_Available data_:
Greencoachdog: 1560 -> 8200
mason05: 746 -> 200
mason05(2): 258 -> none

---

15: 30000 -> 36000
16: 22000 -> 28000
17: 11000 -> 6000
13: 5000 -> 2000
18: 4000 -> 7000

...

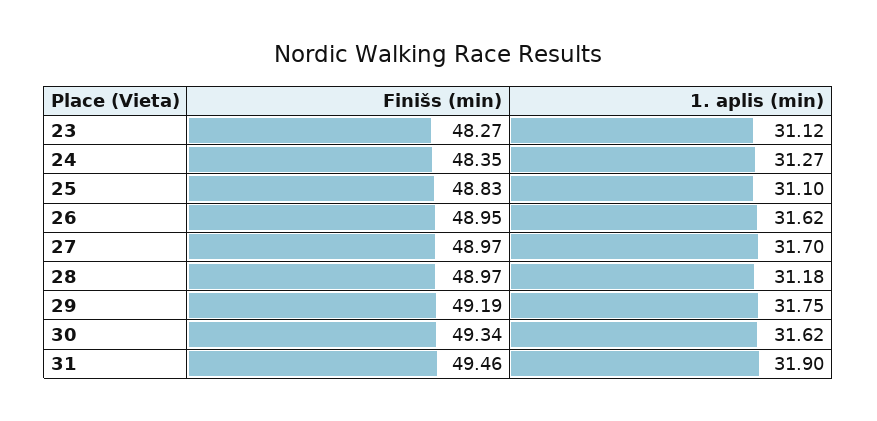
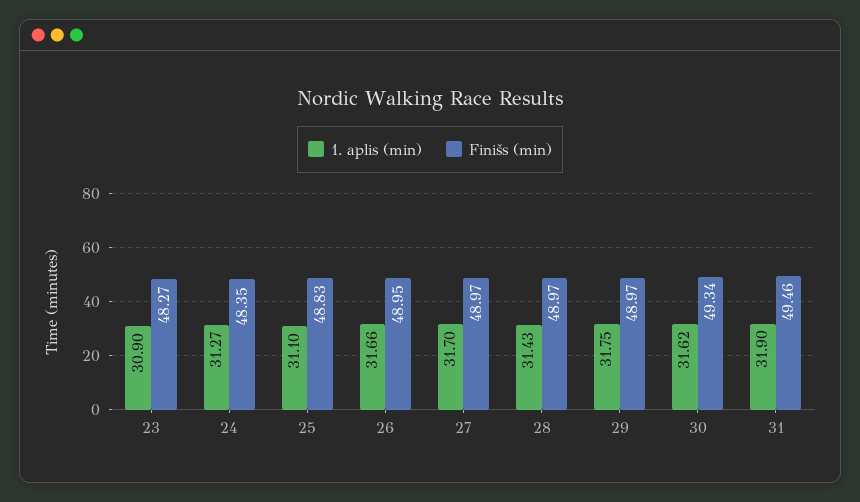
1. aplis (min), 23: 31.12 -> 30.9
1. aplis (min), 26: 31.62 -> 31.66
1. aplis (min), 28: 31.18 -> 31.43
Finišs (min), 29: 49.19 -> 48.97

_Task requirements_: From the data above, reproduce word for word the lines running from the line with "15: 30000 -> 36000" to the line with "18: 4000 -> 7000", ends included.

_Response to this exercise_:
15: 30000 -> 36000
16: 22000 -> 28000
17: 11000 -> 6000
13: 5000 -> 2000
18: 4000 -> 7000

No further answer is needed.